Trump has successfully initiated a wholesale revision of what the US government oversees and prioritizes. He has reinvigorated a type of Republican that seemed to have vanished after the Bush administration. This empowerment explains much of his enduring popularity and it suggests that impeachment proceedings against him will likely fail, no matter what the Mueller enquiry yields. Trump’s ability to survive these embarrassments has emboldened the most conservative wing of the GOP and made it more determined than ever to pursue its agenda before shifting public opinion – and likely losses in the midterm elections – puts further gains in doubt.   The second day of Brett Kavanaugh’s confirmation hearing for the Supreme Court provided further insight into the party’s opportunism at this delicate juncture. The hearing was already embattled – due to a deliberately late disclosure of reams of information about the judge’s record and a host of other ethical questions – but Kavanaugh has proved surprisingly resilient to questioning.  Senator Kamala Harris of California asked him directly whether he had “discussed Mueller or his investigation with anyone at Kasowitz Benson and Torres, the law firm founded by Marc Kasowitz, President Trump’s personal lawyer?” Kavanaugh’s lawyerly squirming and his refusal to answer straightforwardly, despite displaying a comprehensive grasp of similar minutiae throughout eight previous hours of testimony, showed how determined he was to avoid Harris’s trap. In this his behaviour is an exemplary instance of how the GOP views the moment that Trump has created. They are willing to look past almost every indiscretion and misjudgement providing they can use this presidency to further their own ends.
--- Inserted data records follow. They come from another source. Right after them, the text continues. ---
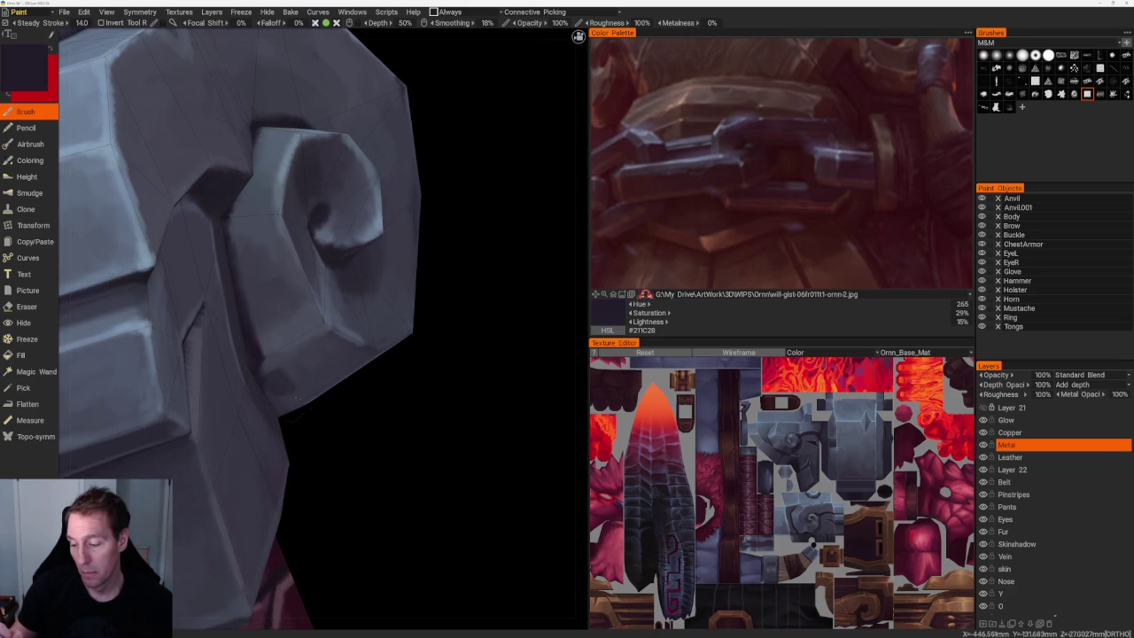
left_click_drag(285, 390, 366, 388)
scroll(366, 388, "up", 5)
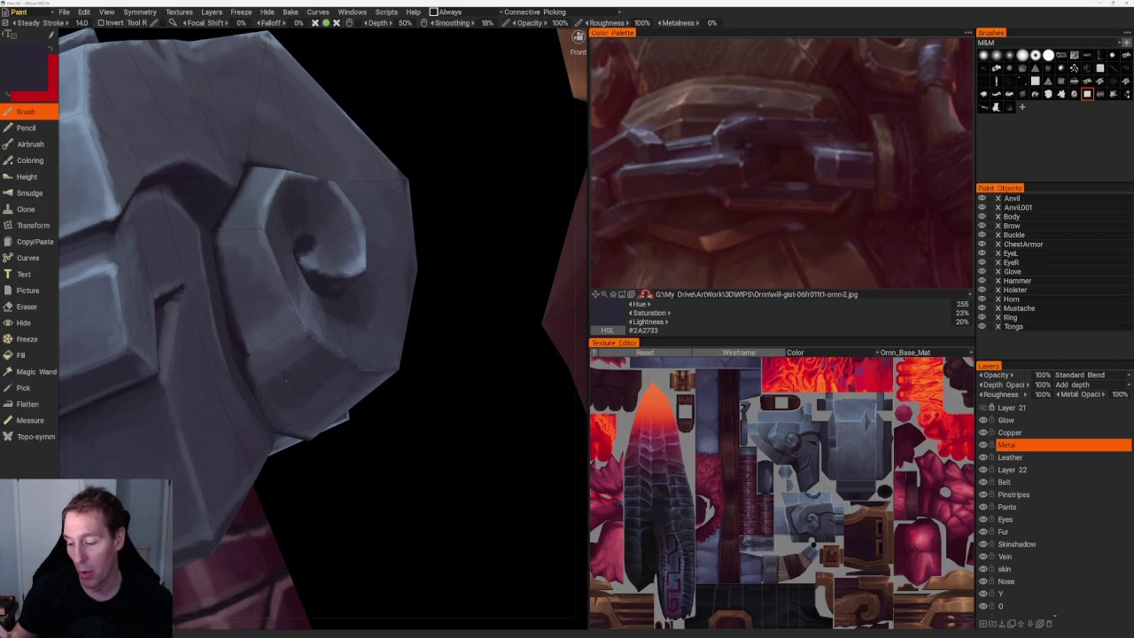
scroll(385, 392, "down", 5)
right_click_drag(385, 393, 369, 413)
scroll(369, 413, "up", 5)
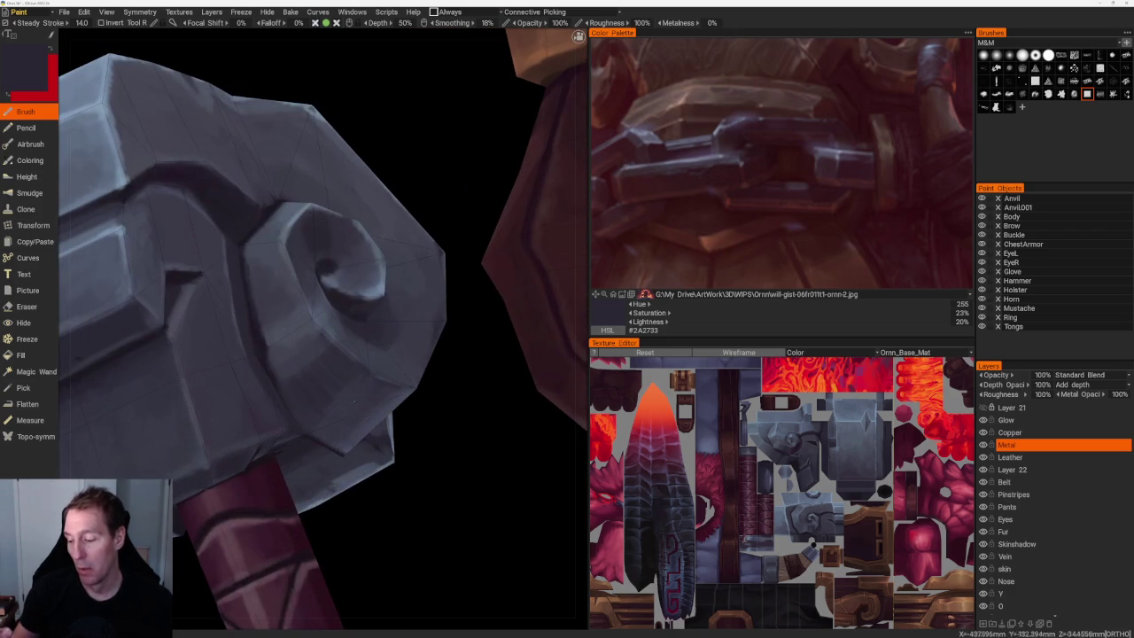
key("v")
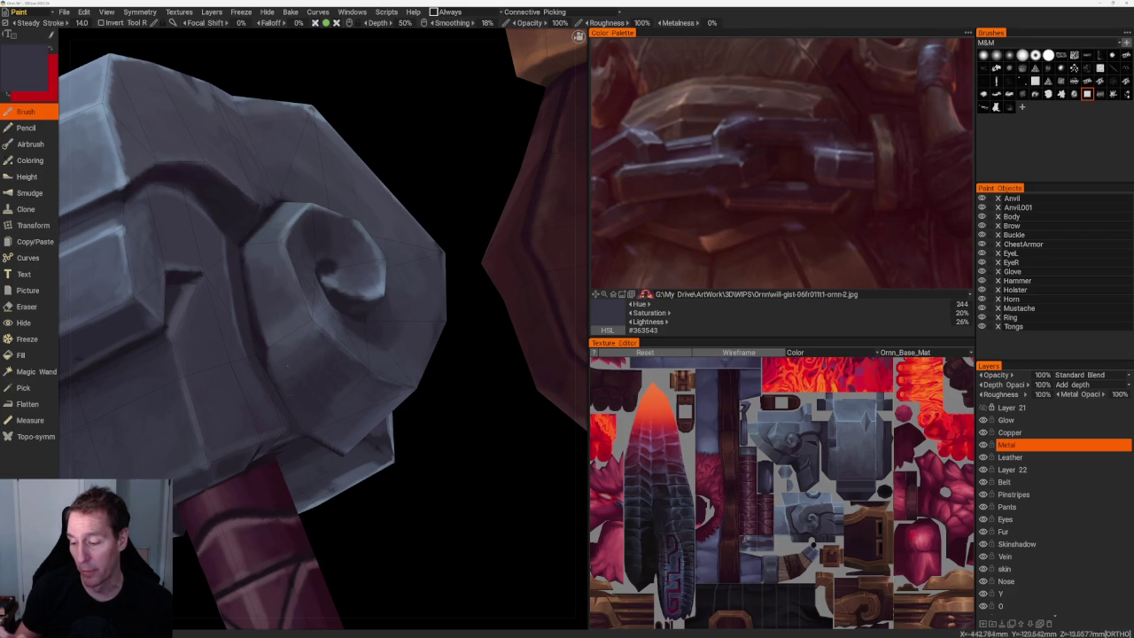
key("v")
Kavanaugh’s confirmation is a truly pivotal moment in Trump’s tenure. If confirmed, the tie-breaking vote on the Supreme Court will become, in Michelle Goldberg’s telling phrase, “a right-wing apparatchik chosen in part for his deference to executive power.” If the confirmation fails, Trump’s traction with the party’s evangelicals will diminish accordingly. The Republican dominated Senate committee therefore faces the unenviable task of reconciling its duty to serve the country with the prospect that a confirmation of the present nominee will strengthen the autocratic tendencies of a leader who is mistrusted by many of his closest aides and advisors.